Lol I used to get excited but after a few years I'm not sure if there's any levels left. 

Sent from my SGH-I317M using Tapatalk 2


----------



## effox (Apr 21, 2010)

Still a Super Moderator. I donated, so I guess I could change it though, lol.


----------



## crazy72 (Apr 22, 2010)

tony1928 said:


> Lol I used to get excited but after a few years I'm not sure if there's any levels left.


I see you're close to 2000 posts, Tony. Perhaps that'll change your status. To "Forum Nuts" or something. :bigsmile:


----------



## tony1928 (Apr 22, 2010)

crazy72 said:


> I see you're close to 2000 posts, Tony. Perhaps that'll change your status. To "Forum Nuts" or something. :bigsmile:


Haha, you're getting pretty close too my friend!

Perhaps "Forum Insane."


----------



## Foxtail (Mar 14, 2012)

What's mine say? I use tapa talk now so I don't even know anymore...

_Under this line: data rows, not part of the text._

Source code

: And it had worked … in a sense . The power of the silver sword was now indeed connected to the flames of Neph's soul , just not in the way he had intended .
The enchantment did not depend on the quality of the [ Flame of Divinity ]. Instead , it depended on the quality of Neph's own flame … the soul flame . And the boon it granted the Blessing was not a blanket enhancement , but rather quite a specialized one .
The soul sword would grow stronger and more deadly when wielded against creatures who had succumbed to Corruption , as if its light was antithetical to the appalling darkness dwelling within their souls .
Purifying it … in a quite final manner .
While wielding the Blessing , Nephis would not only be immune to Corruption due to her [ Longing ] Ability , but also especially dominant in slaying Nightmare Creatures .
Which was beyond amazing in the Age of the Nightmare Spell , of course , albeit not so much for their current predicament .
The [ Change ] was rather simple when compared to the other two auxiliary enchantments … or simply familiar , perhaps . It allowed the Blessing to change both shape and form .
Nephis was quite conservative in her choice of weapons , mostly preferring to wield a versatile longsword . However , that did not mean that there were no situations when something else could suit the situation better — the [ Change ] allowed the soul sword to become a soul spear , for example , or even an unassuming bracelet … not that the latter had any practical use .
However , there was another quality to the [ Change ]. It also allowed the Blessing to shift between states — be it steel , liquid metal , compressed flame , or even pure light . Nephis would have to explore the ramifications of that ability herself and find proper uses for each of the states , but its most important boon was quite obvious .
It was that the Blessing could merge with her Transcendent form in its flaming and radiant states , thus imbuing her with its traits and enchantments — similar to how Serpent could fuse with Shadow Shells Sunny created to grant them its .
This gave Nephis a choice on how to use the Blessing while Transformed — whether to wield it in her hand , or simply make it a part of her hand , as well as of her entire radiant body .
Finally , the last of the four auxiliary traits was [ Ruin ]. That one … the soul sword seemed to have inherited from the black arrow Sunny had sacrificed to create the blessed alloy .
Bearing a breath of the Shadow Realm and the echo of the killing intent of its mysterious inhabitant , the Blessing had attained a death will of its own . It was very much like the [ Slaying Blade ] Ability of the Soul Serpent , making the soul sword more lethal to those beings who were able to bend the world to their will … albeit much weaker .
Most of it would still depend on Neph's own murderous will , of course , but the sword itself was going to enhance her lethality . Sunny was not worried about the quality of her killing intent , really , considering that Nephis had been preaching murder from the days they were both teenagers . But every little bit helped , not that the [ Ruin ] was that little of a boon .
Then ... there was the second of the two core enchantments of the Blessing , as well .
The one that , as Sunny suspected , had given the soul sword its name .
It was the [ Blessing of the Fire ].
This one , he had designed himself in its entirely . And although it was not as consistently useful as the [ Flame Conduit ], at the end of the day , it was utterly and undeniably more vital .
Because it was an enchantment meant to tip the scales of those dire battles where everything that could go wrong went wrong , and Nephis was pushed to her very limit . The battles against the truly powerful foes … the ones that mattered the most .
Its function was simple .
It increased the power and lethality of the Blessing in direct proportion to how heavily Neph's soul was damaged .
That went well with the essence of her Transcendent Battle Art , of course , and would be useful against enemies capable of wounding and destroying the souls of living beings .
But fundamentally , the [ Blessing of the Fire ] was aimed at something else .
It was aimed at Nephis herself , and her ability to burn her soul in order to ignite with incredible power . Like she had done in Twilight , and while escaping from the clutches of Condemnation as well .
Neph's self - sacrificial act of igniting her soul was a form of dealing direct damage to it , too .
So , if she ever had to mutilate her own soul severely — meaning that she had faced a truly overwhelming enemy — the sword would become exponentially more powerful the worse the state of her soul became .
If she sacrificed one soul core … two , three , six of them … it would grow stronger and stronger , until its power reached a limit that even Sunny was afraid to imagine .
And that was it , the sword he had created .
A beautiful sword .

Sent from my Galaxy Nexus using Tapatalk 2


----------



## hondas3000 (Apr 22, 2010)

MEDHBSI said:


> So iv'e finally moved on up to forum resident haha I'm pretty excited about it, my gf says im lame. Does anyone else get excited when they move up a lvl from making threads and what not or am I alone on that one


lol you can donate and ask to change to Forum President instead hehehe.


----------



## tony1928 (Apr 22, 2010)

Foxtail said:


> What's mine say? I use tapa talk now so I don't even know anymore...
> 
> Sent from my Galaxy Nexus using Tapatalk 2


It says Forum Guru


----------



## snailies3 (Mar 29, 2013)

I do! Or .. will. I've never moved up, yet x.x


----------



## JTang (Apr 21, 2010)

I'm excited that I've levelled up too.... But not as much as u do! Haaha!


----------



## blurry (May 10, 2010)

How many levels are there lol


----------